Ryan Gembala of Pathbreaker Ventures joins Nick to discuss Breaking Convention, Hitting The Fundraise Wall & Why Deep-tech Is Not More Capital Intensive Than Software. In this episode, we cover:
- Backstory/Path to Venture
- Talk about your time at Facebook and working in M&A.
- What's the thesis at Pathbreaker?
- How do you define pre-seed?
- Most of your dealflow inbound or outbound?
- Quote from the website: "We don't believe all great companies, nor all phenomenal investments, look the same early on. So we are flexible, realistic, and patient - solving for supporting the founders best-suited for tackling the most meaningful problems." I'm curious, what are the must-haves that cut across all investments that you do?
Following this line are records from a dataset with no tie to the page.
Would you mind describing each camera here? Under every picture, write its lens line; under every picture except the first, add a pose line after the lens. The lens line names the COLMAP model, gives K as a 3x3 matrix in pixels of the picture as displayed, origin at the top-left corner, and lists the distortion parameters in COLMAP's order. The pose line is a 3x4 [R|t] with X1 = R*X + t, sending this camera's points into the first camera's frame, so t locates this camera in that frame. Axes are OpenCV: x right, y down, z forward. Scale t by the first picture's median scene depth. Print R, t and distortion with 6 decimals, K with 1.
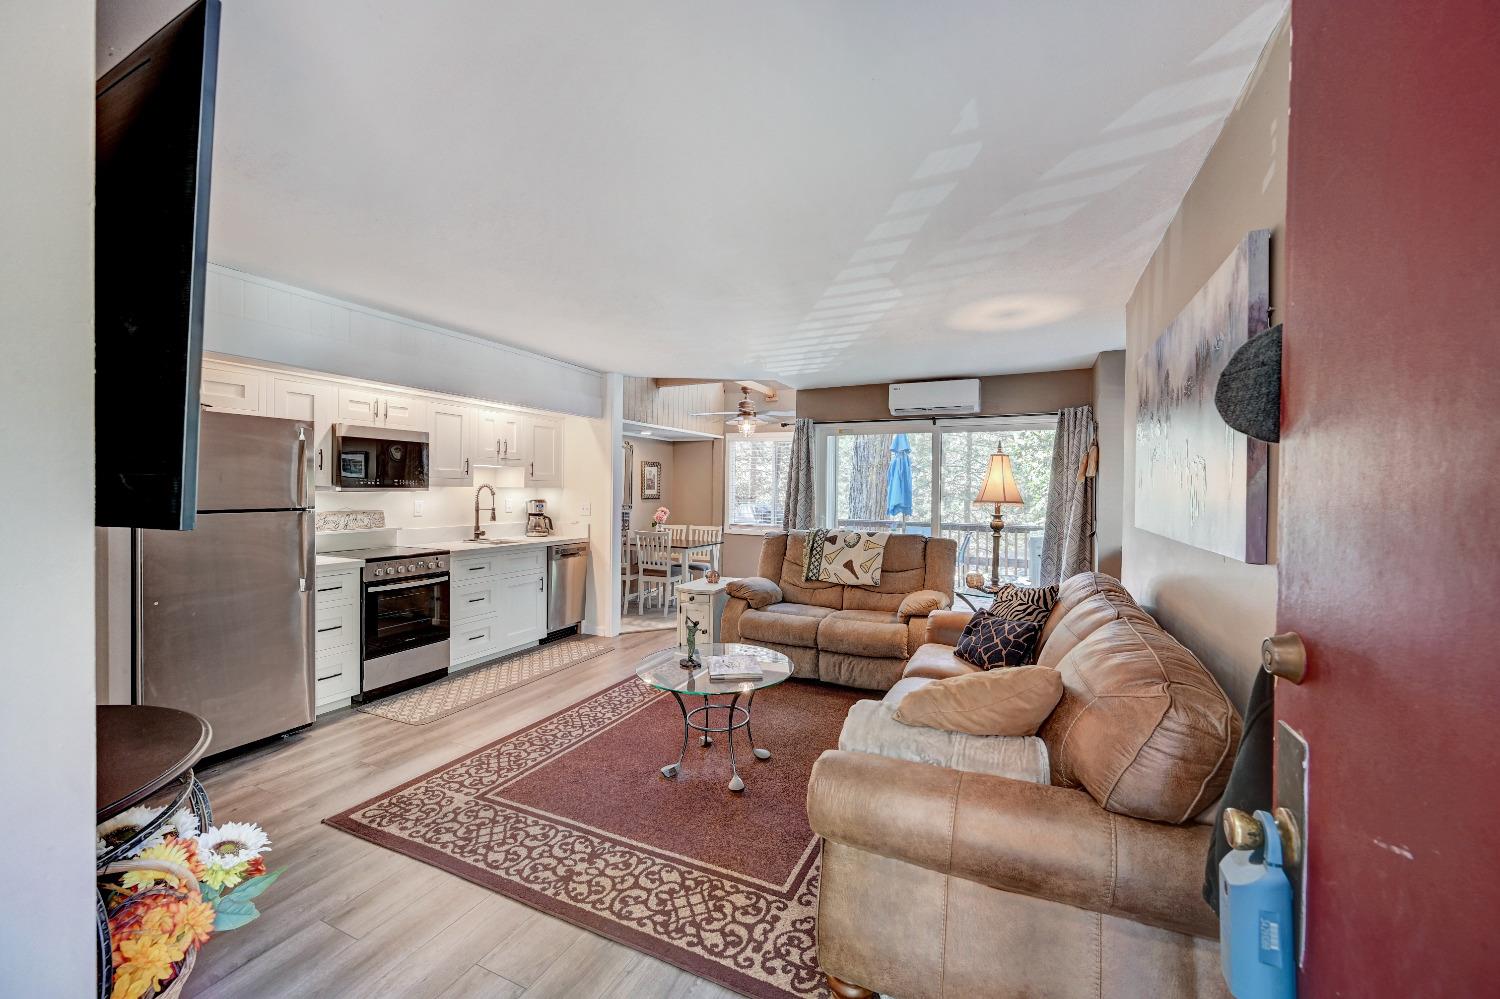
lens RADIAL K [[590.3, 0, 746.2], [0, 590.3, 494.7], [0, 0, 1]] dist [-0.009686, 0.000659]
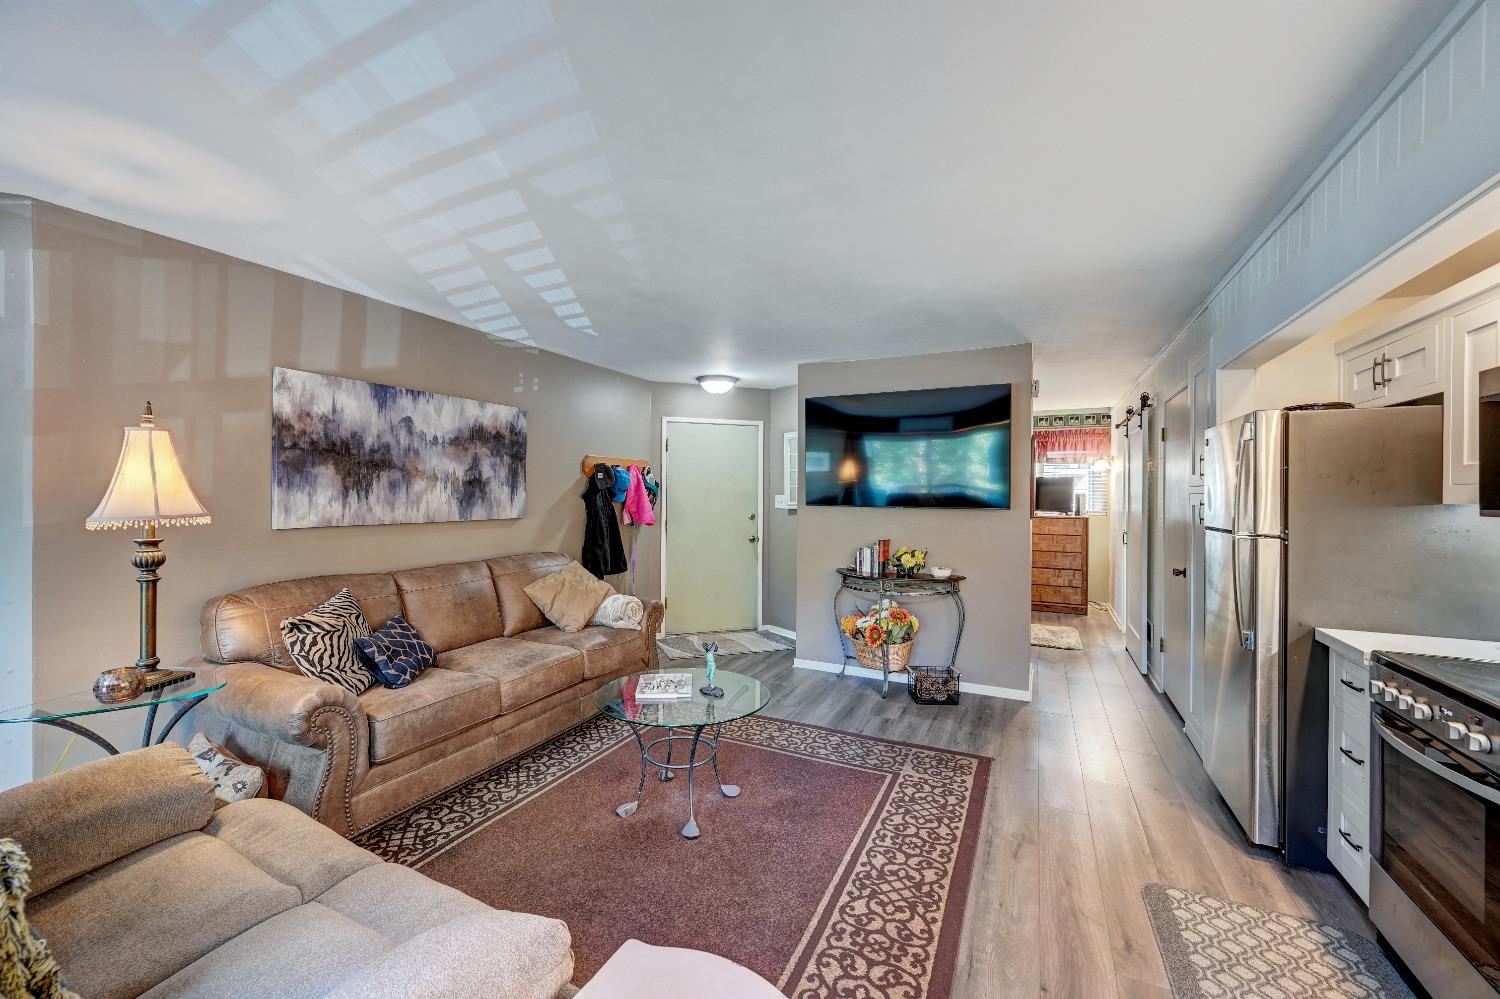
lens RADIAL K [[590.3, 0, 753.9], [0, 590.3, 502.7], [0, 0, 1]] dist [-0.009686, 0.000659]
pose [[-0.999841, -0.017609, 0.002716, -0.108503], [-0.017542, 0.999578, 0.023152, -0.015881], [-0.003123, 0.023100, -0.999728, 1.308343]]
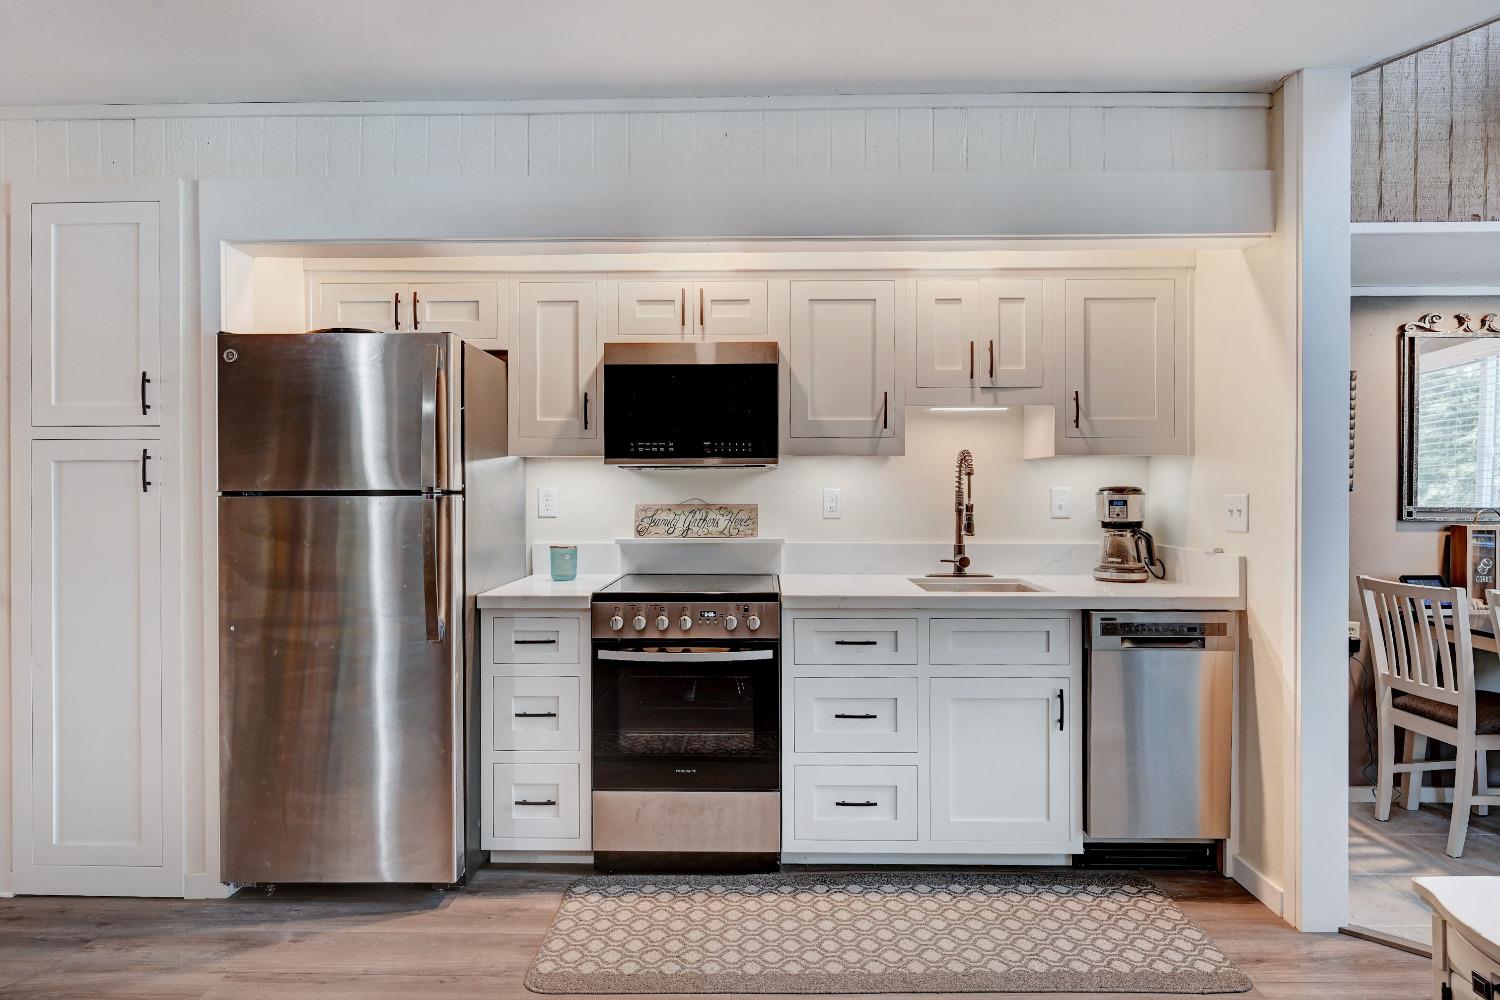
lens RADIAL K [[808.6, 0, 738.5], [0, 808.6, 492.2], [0, 0, 1]] dist [-0.002703, 0.001032]
pose [[0.408910, -0.008508, -0.912535, 0.047529], [-0.002344, 0.999943, -0.010373, 0.024023], [0.912572, 0.006380, 0.408867, 0.726332]]
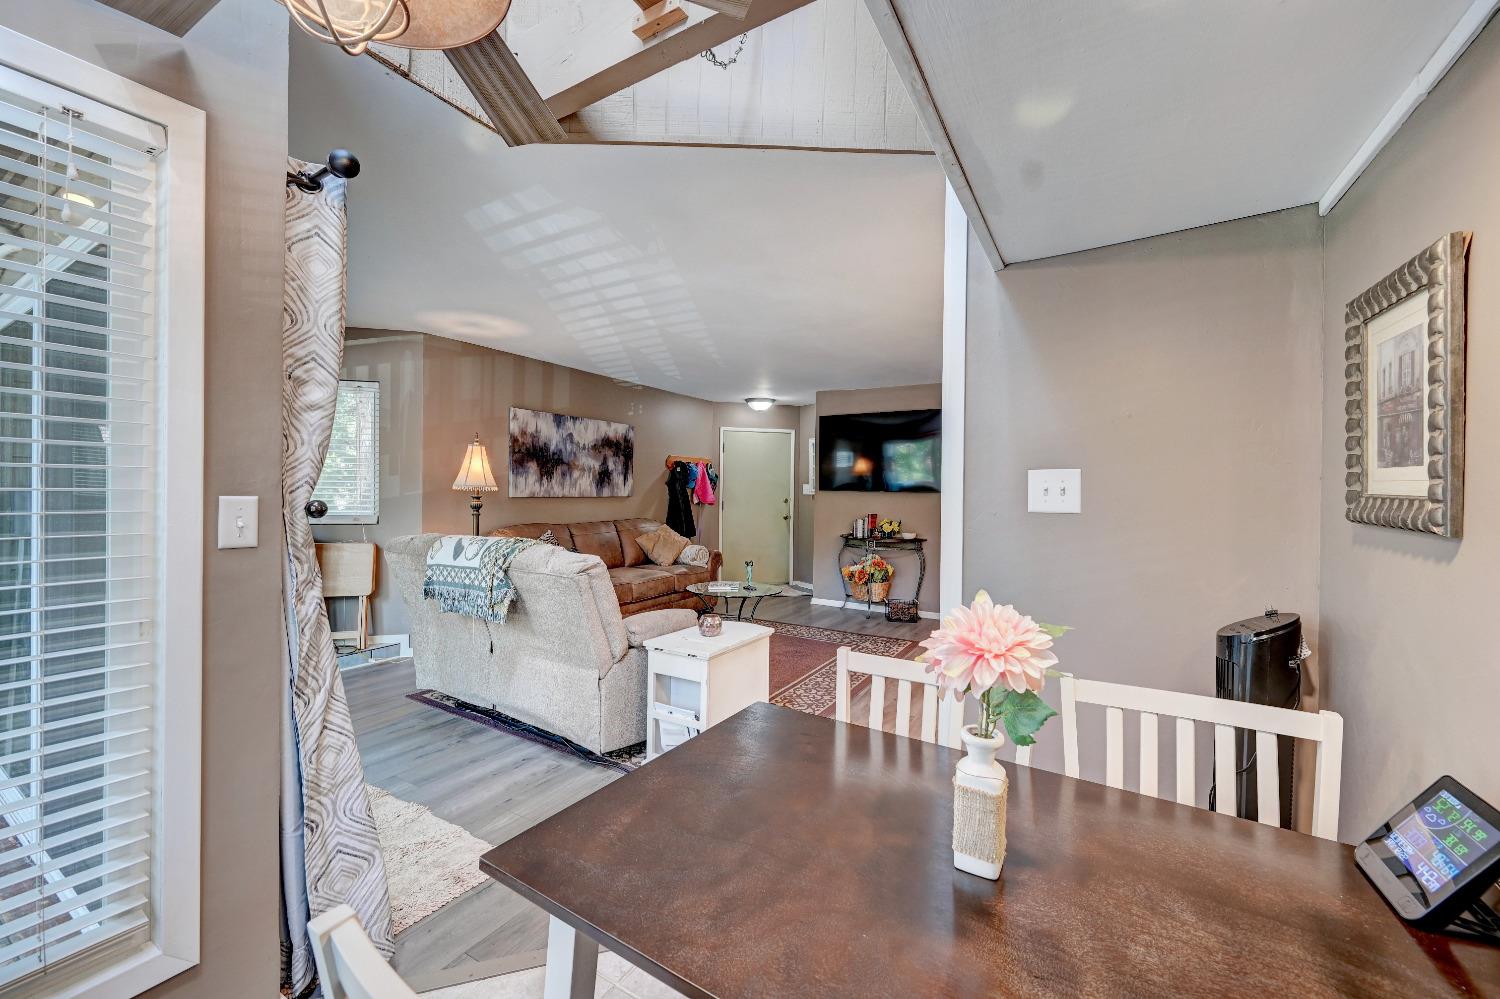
lens RADIAL K [[590.3, 0, 742.4], [0, 590.3, 493.8], [0, 0, 1]] dist [-0.009686, 0.000659]
pose [[-0.993643, -0.024716, 0.109832, -0.171092], [-0.023214, 0.999619, 0.014940, 0.003534], [-0.110159, 0.012295, -0.993838, 1.809357]]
- You've said to me that hardware isn't more capital intensive than software. As a hardware investor myself, that was refreshing to hear but I'm sure there are many founders and investors that would strongly disagree. Why is not more capital intensive?
- Do you think the time horizon to exit is longer?
- We've all been in this situation where founders hit a wall — they're running out of money, having a hard time telling your story, investors aren't pulling the trigger to invest, there are team challenges, maybe trouble converting from pilots to licenses... Give us examples of how you dig in and help when it gets tough.
- We've seen some recent failures or, at least, setbacks in the automation/robotics space. High profile companies like Zume pizza and CafeX have had significant challenges... what's your take on where these companies went wrong?
- What's your POV on robotics investing and the types of opportunities that are going to be successful?
- Just speaking to Kane Hsieh at Root about the effect of automation, robotics on jobs... what's your stance on the impact of these technologies on employment?
- You've had a number of Series A's just here in the past couple of weeks... seems like every time we connect you are dealing w/ a number of up-rounds at A and B. Clearly something is working so congrats on the early success. Talk to me a bit about how hard it is to raise a Series A?
- Different types of companies have to achieve different milestones/benchmarks to raise and A but have you seen any common traction levels or standards to successfully close an A round?
- For founders that are considering M&A and maybe some options are emerging for exit... what advice would you have?